Insulso y vulgar por fuera, el edificio de la CGT era por dentro una sucesión de pasillos que desembocaban en escaleras laberínticas. Doña Juana lo había recorrido más de una vez cuando llevaba flores para Evita, pero siempre por un misma camino: la entrada, el ascensor, la cámara funeraria. Sabía que el laboratorio del doctor Ara daba a las ventanas del oeste y que a esa hora de la mañana lo encontraría restaurando el cuerpo.

Vislumbró la calva del embalsamador tras los vidrios esmerilados y entró sin golpear. Iba preparada para todo menos para el espanto de sorprender a Evita en una tina de vapores, con las intimidades al descubierto. Del peinado con el rodete intacto se desprendía el único olor humano de todo el cuerpo, como si aún fuera un árbol lleno de pensamientos; pero del cuello para abajo Evita no era la misma: parecía que esa parte del cuerpo se preparase para un largo viaje del que no pensaba regresar.

El embalsamador estaba alisando los muslos del cadáver con una pasta de color miel cuando la entrada de doña Juana lo tomó de sorpresa. La vio apoderarse, fulmínea, de un delantal de cirujano que colgaba del perchero y tenderlo sobre el cuerpo desguarnecido mientras se quejaba: «Ya estoy aquí, Cholita, ¿qué te han hecho?…»

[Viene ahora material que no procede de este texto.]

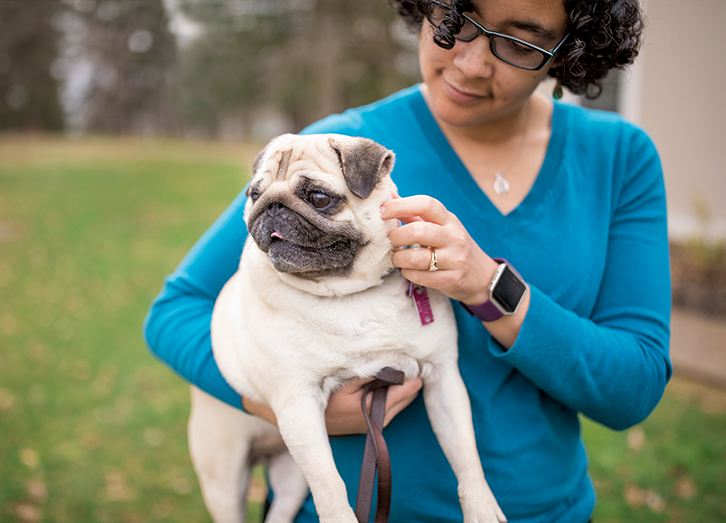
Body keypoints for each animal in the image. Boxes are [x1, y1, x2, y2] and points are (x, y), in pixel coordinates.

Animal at [188, 135, 506, 523]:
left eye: (319, 198)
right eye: (254, 195)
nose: (270, 206)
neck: (348, 293)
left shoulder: (443, 379)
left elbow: (466, 455)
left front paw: (481, 508)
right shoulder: (299, 405)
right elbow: (329, 482)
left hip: (291, 478)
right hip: (225, 477)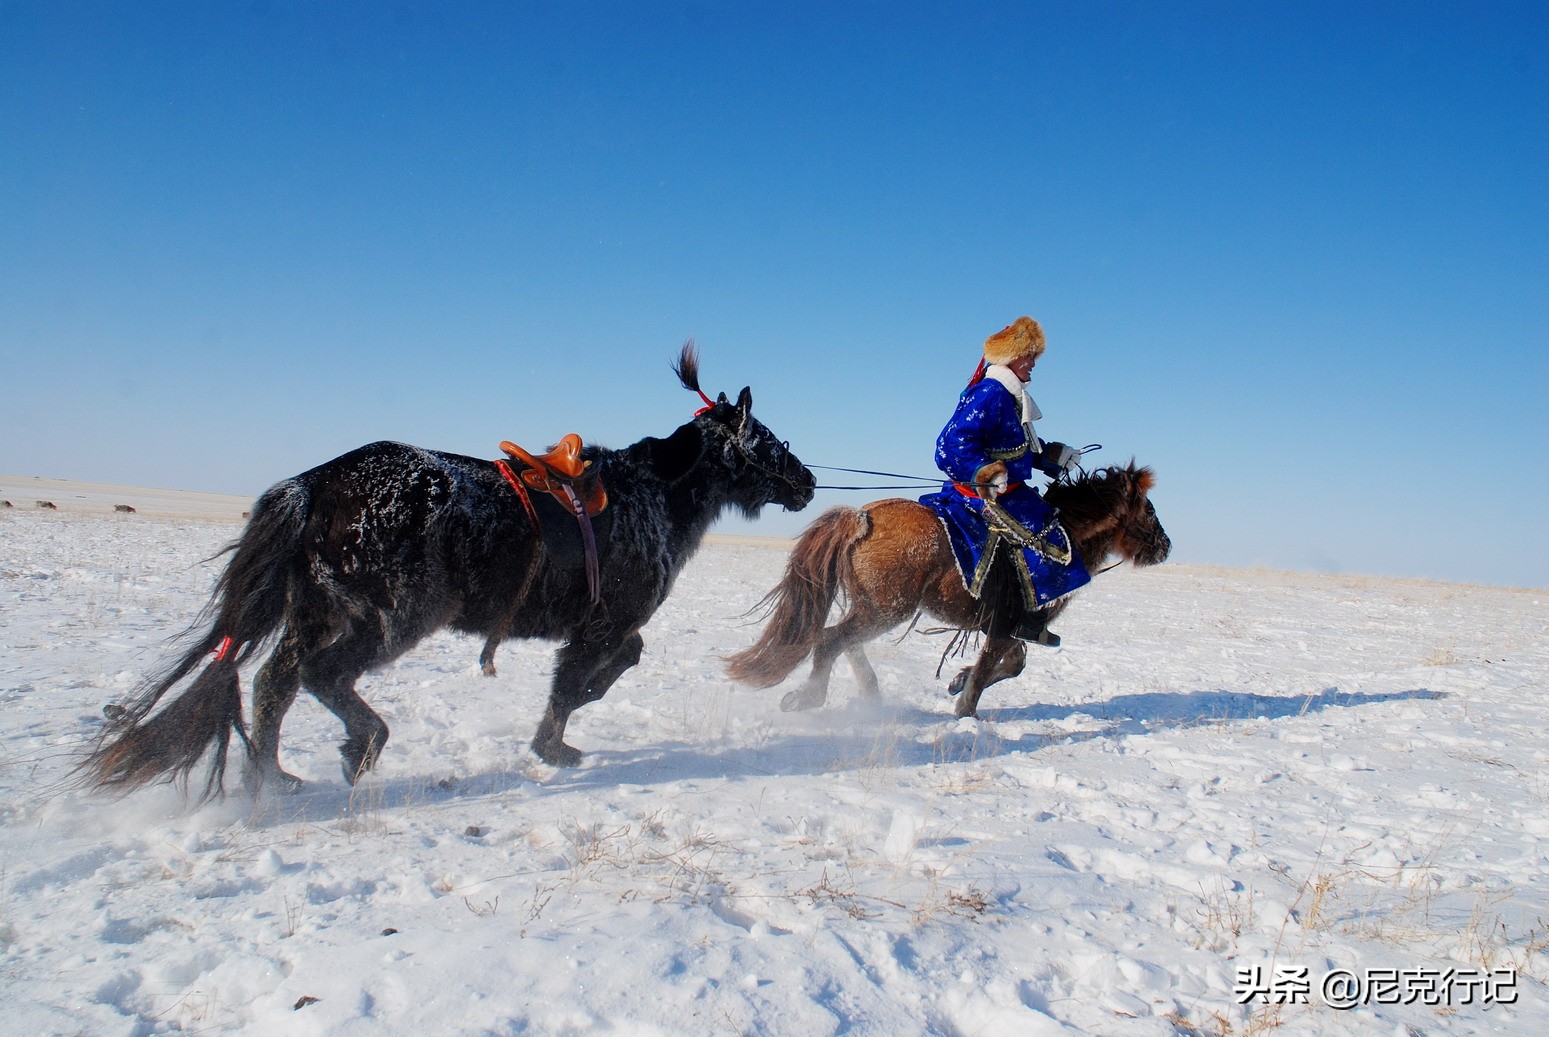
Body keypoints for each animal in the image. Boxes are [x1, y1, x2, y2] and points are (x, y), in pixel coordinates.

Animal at [83, 344, 815, 799]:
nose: (806, 480)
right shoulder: (605, 622)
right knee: (320, 675)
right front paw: (557, 745)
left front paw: (567, 727)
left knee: (274, 683)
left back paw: (275, 776)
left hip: (316, 610)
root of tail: (314, 485)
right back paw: (359, 746)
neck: (655, 495)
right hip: (396, 617)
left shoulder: (604, 625)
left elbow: (609, 667)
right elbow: (580, 679)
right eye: (768, 438)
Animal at [725, 463, 1169, 718]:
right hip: (888, 609)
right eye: (1149, 509)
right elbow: (992, 666)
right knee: (832, 640)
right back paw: (809, 698)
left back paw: (869, 694)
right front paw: (965, 711)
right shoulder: (1004, 623)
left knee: (845, 642)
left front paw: (957, 681)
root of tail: (863, 516)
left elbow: (1013, 663)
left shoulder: (1007, 625)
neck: (1069, 536)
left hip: (873, 607)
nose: (1164, 546)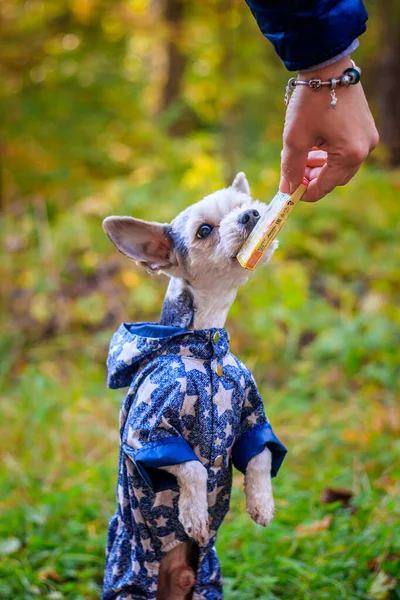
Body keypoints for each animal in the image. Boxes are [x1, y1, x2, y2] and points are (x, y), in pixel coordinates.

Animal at [101, 172, 286, 600]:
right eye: (204, 230)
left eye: (245, 205)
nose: (252, 215)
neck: (205, 348)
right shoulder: (147, 434)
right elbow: (194, 467)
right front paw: (194, 513)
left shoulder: (251, 417)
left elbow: (260, 456)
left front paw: (262, 502)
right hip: (131, 578)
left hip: (207, 580)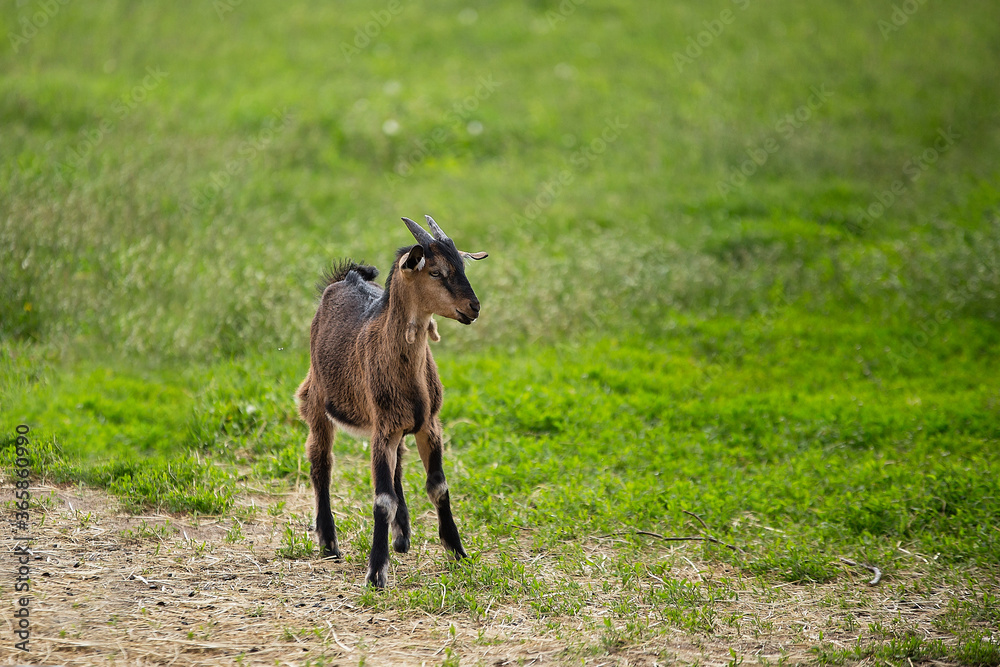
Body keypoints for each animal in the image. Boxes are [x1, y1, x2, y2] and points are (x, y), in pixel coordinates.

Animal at [294, 217, 486, 588]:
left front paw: (458, 551)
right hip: (316, 402)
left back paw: (402, 536)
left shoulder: (429, 424)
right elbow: (383, 500)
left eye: (462, 265)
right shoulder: (382, 426)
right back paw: (329, 544)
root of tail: (346, 278)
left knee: (398, 464)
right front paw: (376, 572)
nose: (474, 307)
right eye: (436, 272)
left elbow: (438, 487)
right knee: (320, 463)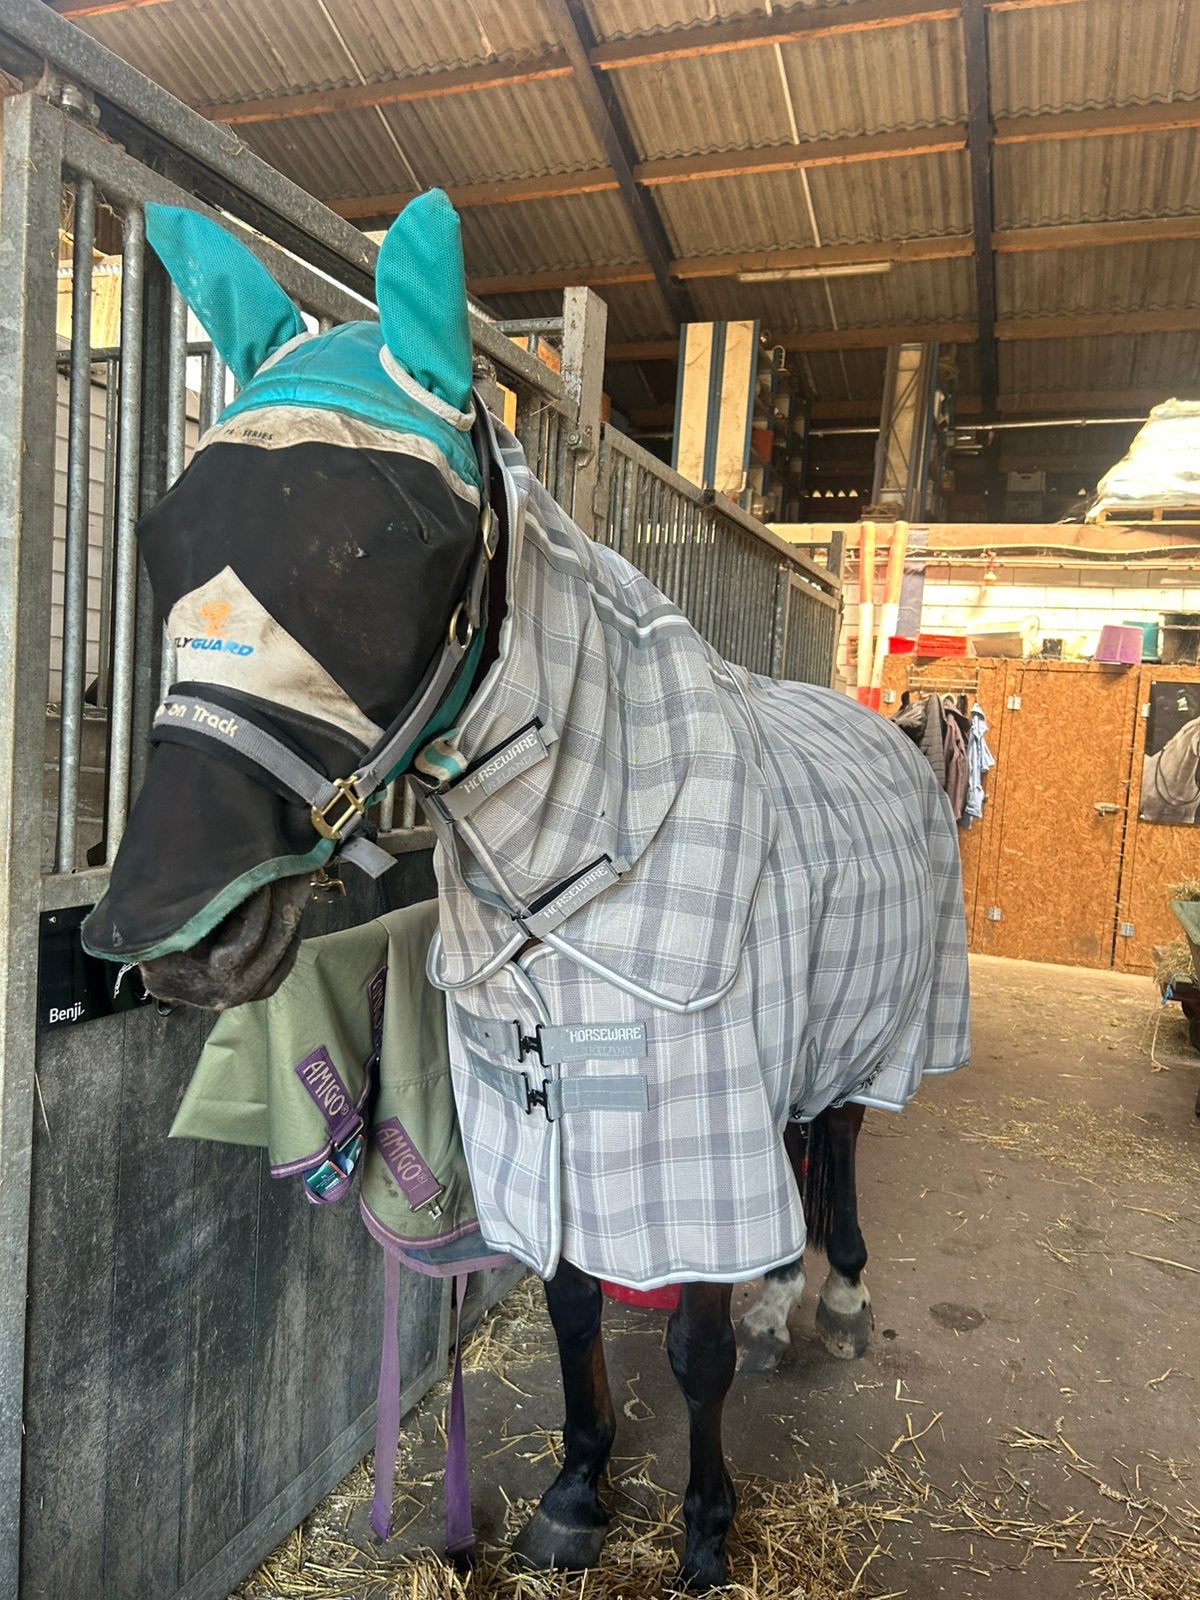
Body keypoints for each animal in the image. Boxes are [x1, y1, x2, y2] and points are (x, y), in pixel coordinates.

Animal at [82, 190, 970, 1590]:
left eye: (390, 543)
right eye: (169, 531)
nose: (166, 933)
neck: (590, 858)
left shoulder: (681, 1130)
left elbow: (691, 1345)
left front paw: (704, 1528)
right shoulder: (542, 1120)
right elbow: (568, 1302)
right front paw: (576, 1489)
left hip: (870, 1033)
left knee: (832, 1141)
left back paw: (830, 1298)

Alzó la calva y atinó a tomarla del brazo. Tenía que recuperar su dignidad médica cuanto antes.

– Váyase, doña Juana -dijo, tratando de ser persuasivo-. ¿No huele los químicos? Son terribles para los pulmones.

Intentó empujarla con delicadeza. La madre no se movió. No podía. Estaba llena de indignación y la indignación pesaba mucho.

– Acabe ya con sus cuentos, doctor Ara. Soy vieja pero no idiota. Si sus químicos no lo joden a usted, a mí tampoco.

– Hoy es mal día, señora -dijo. A doña Juana le sorprendió que no usara guantes de goma como los demás médicos. -Los militares van a aparecer de un momento a otro para llevarse a su hija. Todavía no sabemos qué quieren hacer con ella.